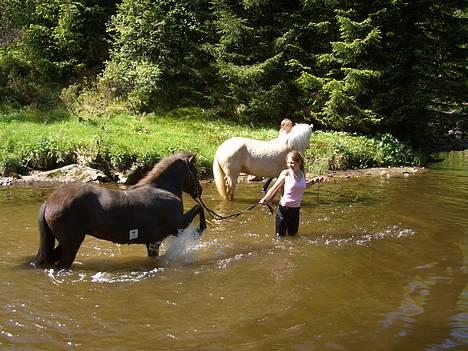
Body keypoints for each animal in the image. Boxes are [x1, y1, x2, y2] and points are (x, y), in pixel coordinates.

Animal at [33, 151, 206, 270]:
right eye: (195, 170)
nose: (200, 190)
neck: (162, 189)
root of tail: (49, 202)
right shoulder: (178, 225)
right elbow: (199, 208)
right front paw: (199, 231)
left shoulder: (153, 242)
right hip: (71, 243)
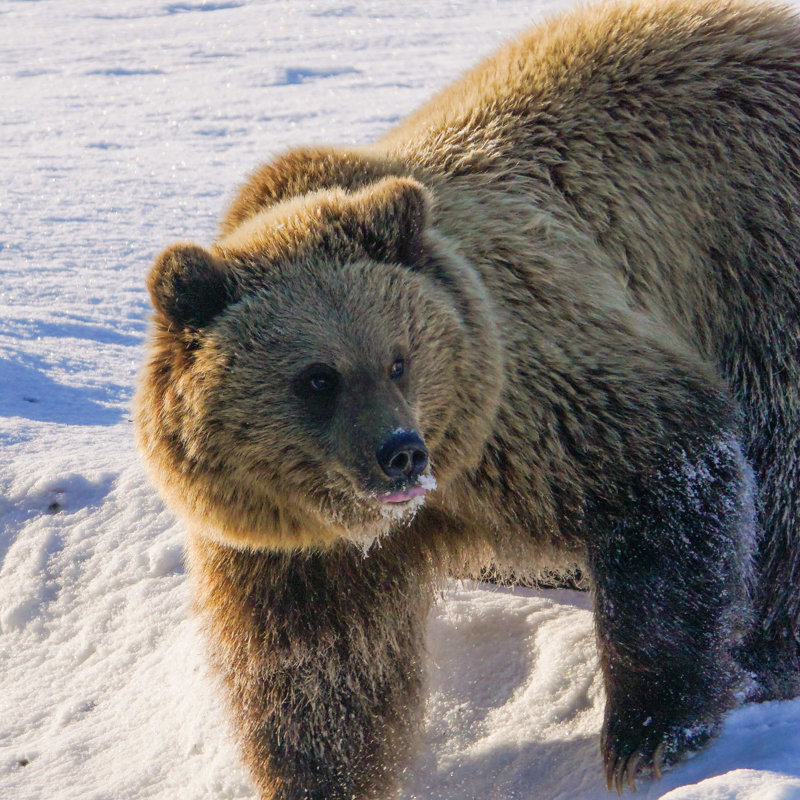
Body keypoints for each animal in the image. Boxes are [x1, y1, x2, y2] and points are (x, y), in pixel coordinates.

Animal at [134, 1, 800, 792]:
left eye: (399, 359)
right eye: (317, 378)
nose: (399, 454)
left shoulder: (541, 400)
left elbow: (669, 479)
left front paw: (647, 733)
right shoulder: (293, 545)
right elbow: (318, 676)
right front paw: (322, 776)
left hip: (757, 258)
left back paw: (768, 654)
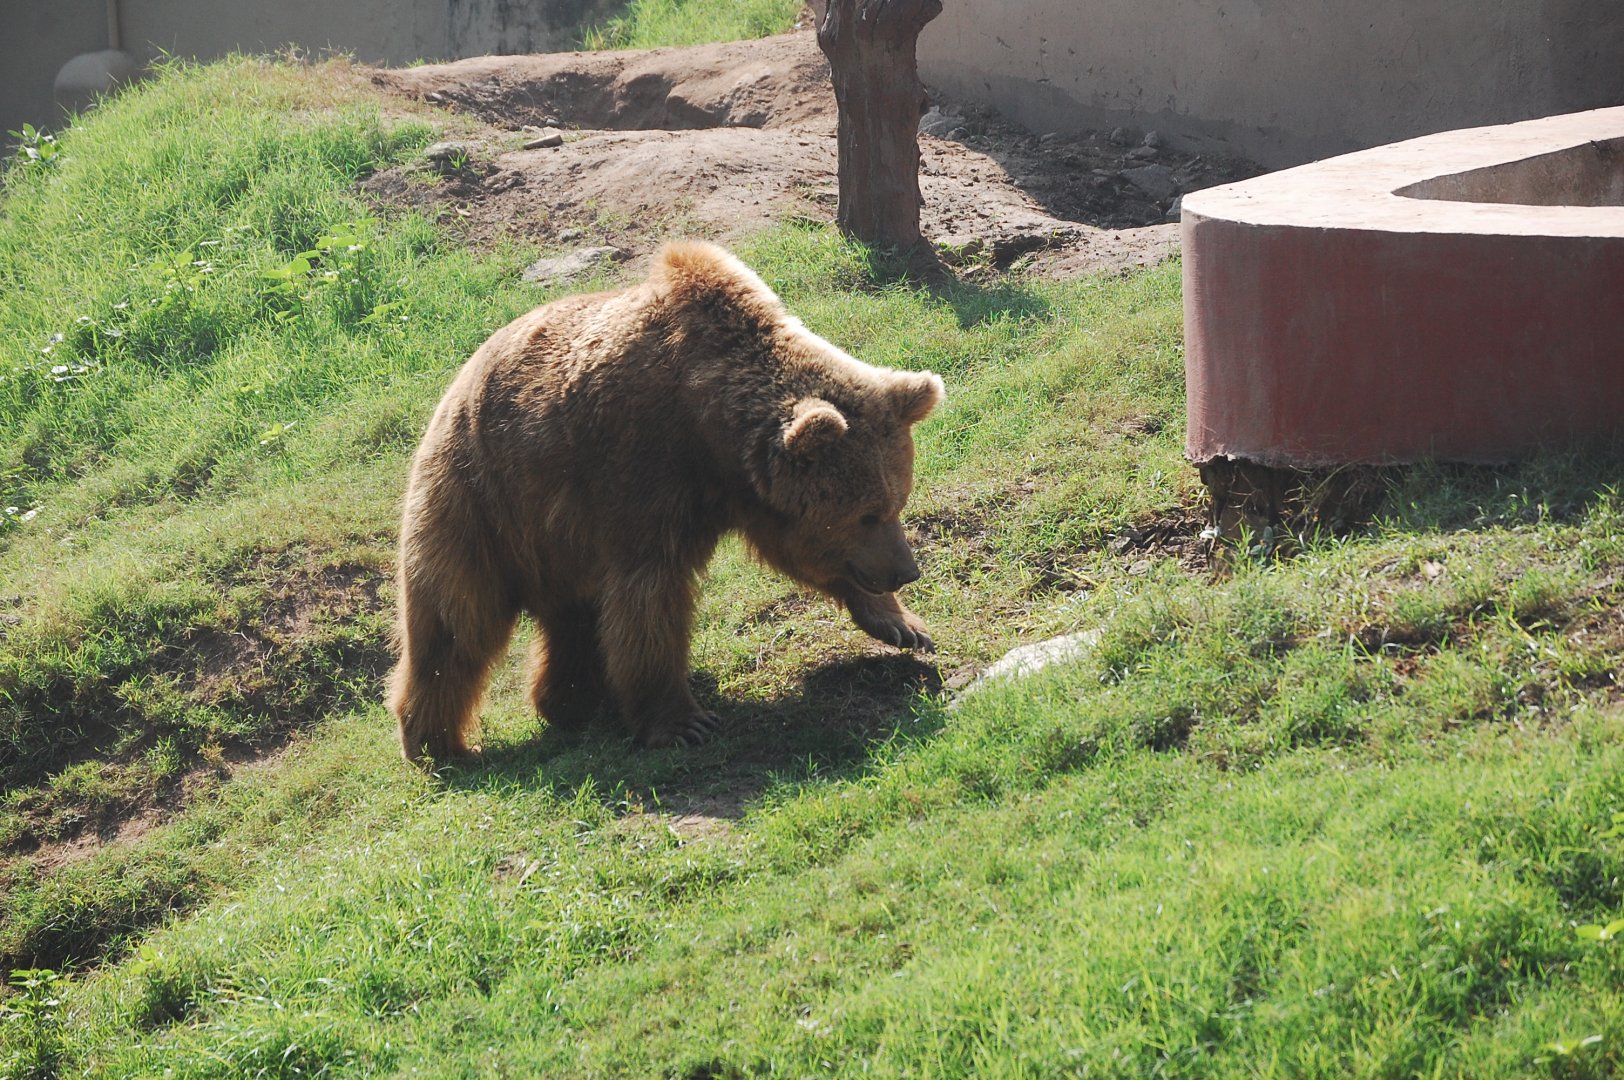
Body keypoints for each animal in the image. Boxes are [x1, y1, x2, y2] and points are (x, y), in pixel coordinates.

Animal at [387, 240, 944, 762]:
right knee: (455, 621)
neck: (708, 434)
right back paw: (436, 742)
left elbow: (801, 553)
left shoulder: (747, 494)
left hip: (552, 536)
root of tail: (453, 388)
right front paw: (682, 722)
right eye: (866, 514)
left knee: (572, 619)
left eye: (896, 501)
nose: (905, 571)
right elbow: (648, 597)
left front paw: (904, 627)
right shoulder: (638, 472)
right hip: (479, 500)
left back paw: (569, 701)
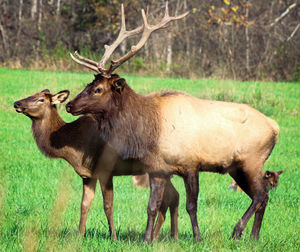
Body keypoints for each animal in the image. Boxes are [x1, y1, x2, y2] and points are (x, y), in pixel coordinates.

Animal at [14, 89, 179, 240]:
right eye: (31, 94)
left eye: (40, 99)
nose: (17, 103)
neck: (72, 145)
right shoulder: (87, 174)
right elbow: (84, 204)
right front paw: (79, 236)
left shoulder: (105, 170)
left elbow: (108, 206)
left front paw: (114, 237)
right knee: (174, 196)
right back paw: (168, 237)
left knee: (168, 199)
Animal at [65, 1, 278, 242]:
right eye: (88, 84)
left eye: (99, 89)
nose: (69, 105)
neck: (147, 134)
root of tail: (275, 127)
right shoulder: (158, 169)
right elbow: (152, 206)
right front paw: (147, 239)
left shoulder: (191, 163)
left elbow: (191, 205)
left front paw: (197, 237)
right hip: (236, 167)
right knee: (262, 197)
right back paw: (254, 236)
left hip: (251, 160)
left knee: (261, 195)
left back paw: (238, 231)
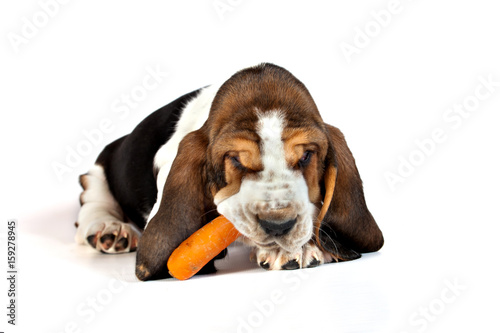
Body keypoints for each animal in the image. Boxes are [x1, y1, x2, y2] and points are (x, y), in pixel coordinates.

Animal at [76, 63, 384, 280]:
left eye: (307, 155)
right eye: (235, 159)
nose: (278, 225)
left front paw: (303, 247)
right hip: (99, 169)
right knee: (91, 200)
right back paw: (110, 229)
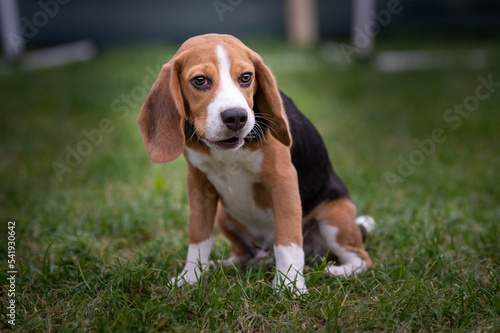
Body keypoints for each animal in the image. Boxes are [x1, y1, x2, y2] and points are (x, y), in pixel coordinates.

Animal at [139, 33, 374, 294]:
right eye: (199, 80)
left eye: (246, 77)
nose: (236, 117)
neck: (228, 151)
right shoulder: (198, 182)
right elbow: (199, 236)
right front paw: (190, 278)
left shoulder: (282, 179)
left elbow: (287, 239)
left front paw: (289, 285)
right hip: (223, 215)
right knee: (243, 255)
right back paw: (222, 266)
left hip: (335, 215)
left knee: (361, 258)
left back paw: (335, 271)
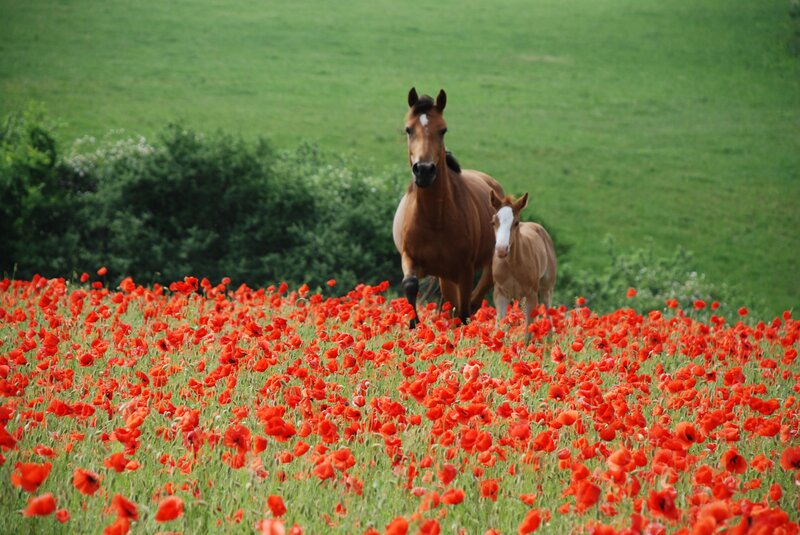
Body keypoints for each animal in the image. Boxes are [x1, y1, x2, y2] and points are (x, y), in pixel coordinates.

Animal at [392, 88, 505, 327]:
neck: (435, 218)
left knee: (473, 300)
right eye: (408, 129)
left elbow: (463, 309)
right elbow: (410, 285)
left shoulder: (465, 270)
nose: (424, 170)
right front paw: (414, 324)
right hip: (445, 275)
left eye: (443, 130)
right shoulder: (410, 258)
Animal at [490, 191, 557, 343]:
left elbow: (528, 333)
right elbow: (499, 329)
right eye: (493, 222)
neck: (512, 266)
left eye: (516, 223)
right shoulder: (500, 294)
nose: (501, 250)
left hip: (545, 288)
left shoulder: (531, 294)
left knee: (548, 314)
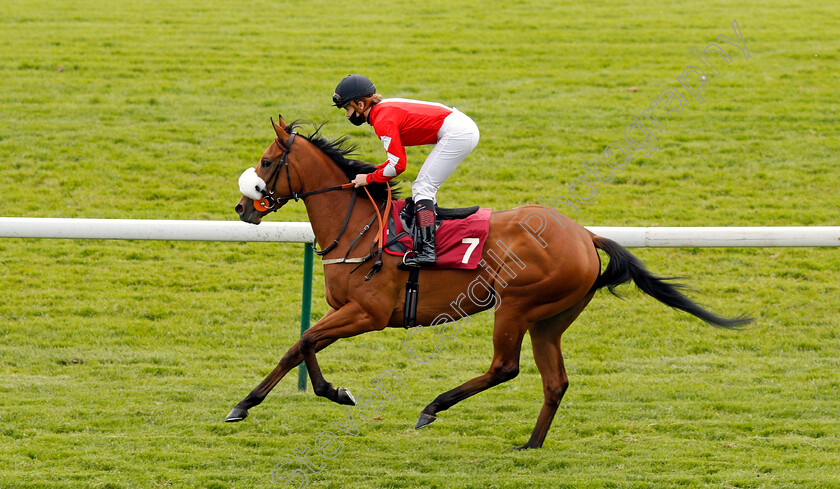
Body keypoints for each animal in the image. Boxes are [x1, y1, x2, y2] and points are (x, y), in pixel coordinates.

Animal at [226, 116, 752, 448]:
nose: (243, 207)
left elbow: (304, 342)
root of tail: (585, 235)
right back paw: (531, 445)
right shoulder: (344, 311)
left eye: (268, 162)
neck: (358, 225)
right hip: (550, 320)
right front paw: (268, 401)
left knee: (505, 367)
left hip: (516, 305)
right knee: (555, 381)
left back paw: (433, 407)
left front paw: (306, 396)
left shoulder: (368, 314)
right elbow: (302, 344)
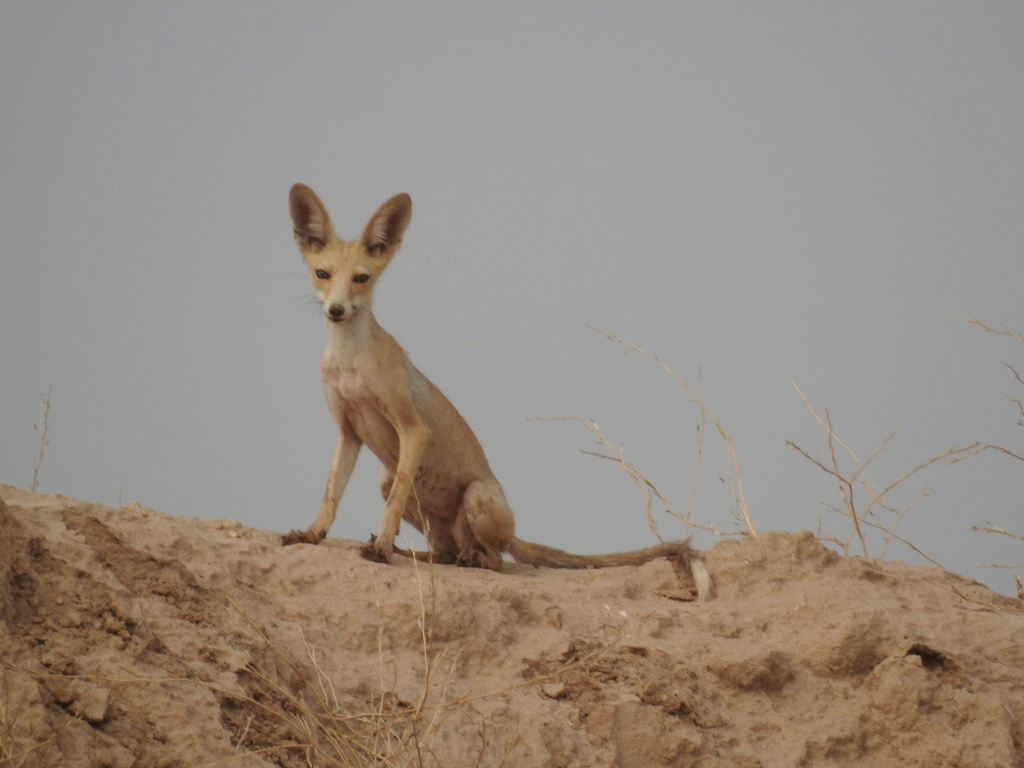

####################

* Problem
Count the lines in these records that hold the string "neck". Only the number is wanted.

* Task result
8